Stand: 16.12.2022 05:30 Uhr

BKA gelingt Schlag gegen Darknet-Plattformen - Missbrauchsdarstellungen werden weiterhin nicht systematisch gelöscht

Deutschen Strafverfolgungsbehörden ist ein Schlag gegen mehrere Darknet-Plattformen gelungen, auf denen Darstellungen von sexuellem Missbrauch von Kindern verbreitet wurden. Das Bundeskriminalamt (BKA) konnte demnach den mutmaßlichen Betreiber der beiden Plattformen “BoyVids 6.0” und “Forbidden Love“ identifizieren, die zu den größten Onlineforen der pädokriminellen Szene gehört haben sollen. Es handelt sich demnach um einen 21-jährigen Deutschen aus Sachsen, der am 29. November festgenommen wurde. Nach Informationen von NDR und WDR wurde der Zugriff auf die Onlineforen von den Behörden inzwischen blockiert.

Das BKA ermittelt seit einigen Monaten im Auftrag der Zentralstelle zur Bekämpfung der Internetkriminalität (ZIT) der Generalstaatsanwaltschaft Frankfurt am Main gegen die Hintermänner mehrerer Internetforen, in denen tausende Links zu Fotos und Videos verfügbar waren, die schweren sexuellen Missbrauch von Kindern zeigen. In Zusammenarbeit mit der US-Bundespolizei FBI und den Polizeibehörden in Australien und Brasilien konnten die deutschen Ermittler schließlich mehrere Tatverdächtige identifizieren. Im November und Dezember wurden in Deutschland insgesamt drei Beschuldigte festgenommen. Neben dem 21-jährigen Hauptadministrator der Darknet-Foren wurden ein 44-jährigen Mann aus Niedersachsen und ein 45-Jähriger aus Schleswig-Holstein festgenommen sowie ein weiterer Beschuldigter in Brasilien. Ihnen wirft die Staatsanwaltschaft die bandenmäßige Verbreitung sogenannten kinderpornografischen Materials vor.

Auf der Plattform „BoyVids 6.0“, die seit Anfang Dezember 2021 existierte, hatten sich binnen eines Jahres rund 410.000 Mal Personen registriert. Sie tauschten Aufnahmen, die sexualisierte Gewalt an männlichen Personen zwischen null und 17 Jahren zeigte. Auf „Forbidden Love“ wiederum ging es um die Darstellungen sexualisierter Gewalt gegenüber Mädchen und jungen Frauen. Diese Plattform gab es seit Februar 2022. Sieverzeichnete bis zuletzt etwa 846.000 Registrierungen. Da sich viele User zu ihrem Schutz mehrere Accounts gleichzeitig zulegen, lassen die Zahlen keine verlässlichen Angaben über die Zahl der Gesamtnutzenden zu. Analysen des ARD Politikmagazins “Panorama” und “STRG_F” (NDR/funk) lassen darauf schließen, dass sich vermutlich mehrere zehntausend Menschen auf “Boy Vids 6.0” und “Forbidden Love” bewegten.

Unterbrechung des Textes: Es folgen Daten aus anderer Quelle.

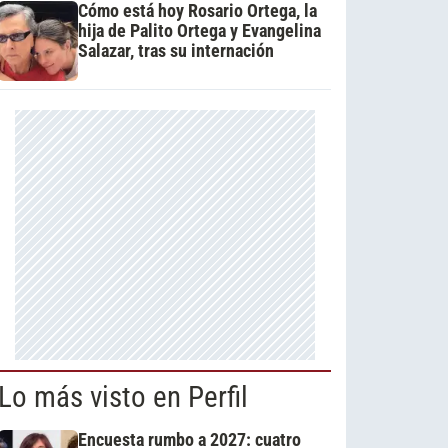
Cómo está hoy Rosario Ortega, la
hija de Palito Ortega y Evangelina
Salazar, tras su internación
Lo más visto en Perfil
Encuesta rumbo a 2027: cuatro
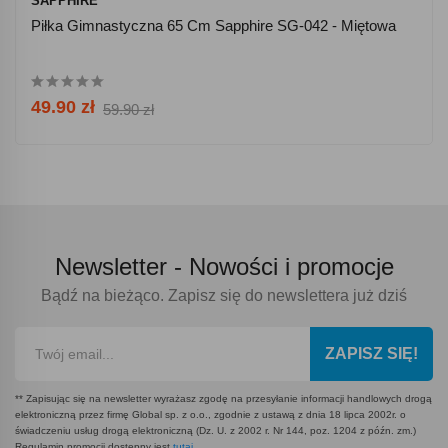
SAPPHIRE
Piłka Gimnastyczna 65 Cm Sapphire SG-042 - Miętowa
49.90 zł
59.90 zł
Newsletter -
Nowości i promocje
Bądź na bieżąco. Zapisz się do newslettera już dziś
ZAPISZ SIĘ!
** Zapisując się na newsletter wyrażasz zgodę na przesyłanie informacji handlowych drogą
elektroniczną przez firmę Global sp. z o.o., zgodnie z ustawą z dnia 18 lipca 2002r. o
świadczeniu usług drogą elektroniczną (Dz. U. z 2002 r. Nr 144, poz. 1204 z późn. zm.)
Regulamin promocji dostępny jest
tutaj
.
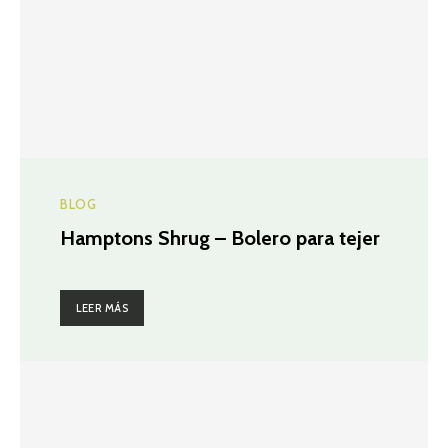
BLOG
Hamptons Shrug – Bolero para tejer
LEER MÁS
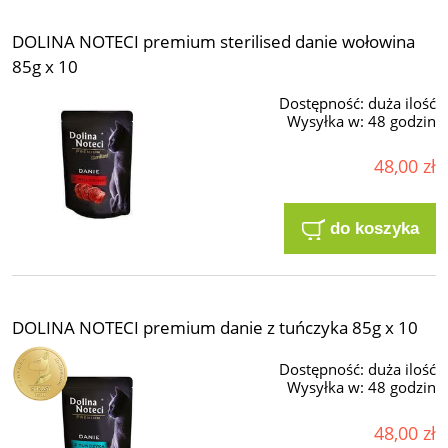
DOLINA NOTECI premium sterilised danie wołowina
85g x 10
Dostępność:
duża ilość
Wysyłka w:
48 godzin
48,00 zł
do koszyka
DOLINA NOTECI premium danie z tuńczyka 85g x 10
Dostępność:
duża ilość
Wysyłka w:
48 godzin
48,00 zł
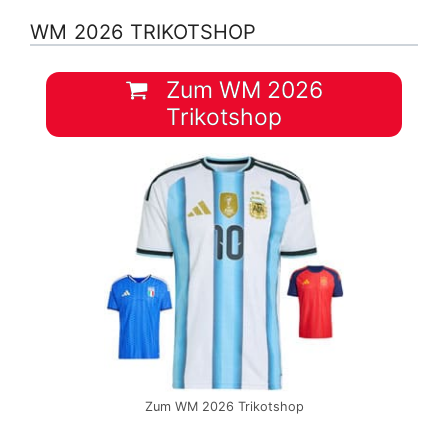
WM 2026 TRIKOTSHOP
Zum WM 2026
Trikotshop
Zum WM 2026 Trikotshop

Zwar sind die Foren mittlerweile abgeschaltet, die Inhalte können mit Kenntnis der Links zu den illegalen Inhalten aber offenbar weiterhin abgerufen werden. Die Täter nutzen nämlich meist Speicherdienste im gewöhnlichen Web, um ihre Fotos und Videos zu verstecken. Im Darknet teilen sie dann nur einen Link zum Herunterladen. Die wurden den NDR Recherchen zufolge auch bei “BoyVids 6.0” und “Forbidden Love” nicht systematisch gelöscht, obwohl dies möglich gewesen wäre. Ein gemeinsames Rechercheprojekt von NDR und dem Magazin „Der Spiegel“ hatte im Dezember 2021 gezeigt, dass sich systematisch große Mengen an Fotos und Videos aus dem Netz entfernen ließen. Zwar setzte der nun festgenommene Administrator in seinen Foren auf eine Verschleierung der Links, was ein automatisches Löschen durch die Behörden erschwert hätte – es wäre aber möglich gewesen. Im Darknet tauchte am 7. Dezember nach NDR-Recherchen bereits eine komplette Kopie von “BoyVids 6.0” mit rund 78.000 Seiten auf, die nun wieder für den Aufbau einer Nachfolge-Plattform genutzt wird. Hier finden sich erneut die illegalen Inhalte, die die Strafverfolgungsbehörden eigentlich hätten löschen können. Die Generalstaatsanwaltschaft teilt dazu mit, dass der Beweismittelsicherungsprozess aktuell noch andauere, im Nachgang solle die Datenlöschung durchgeführt werden.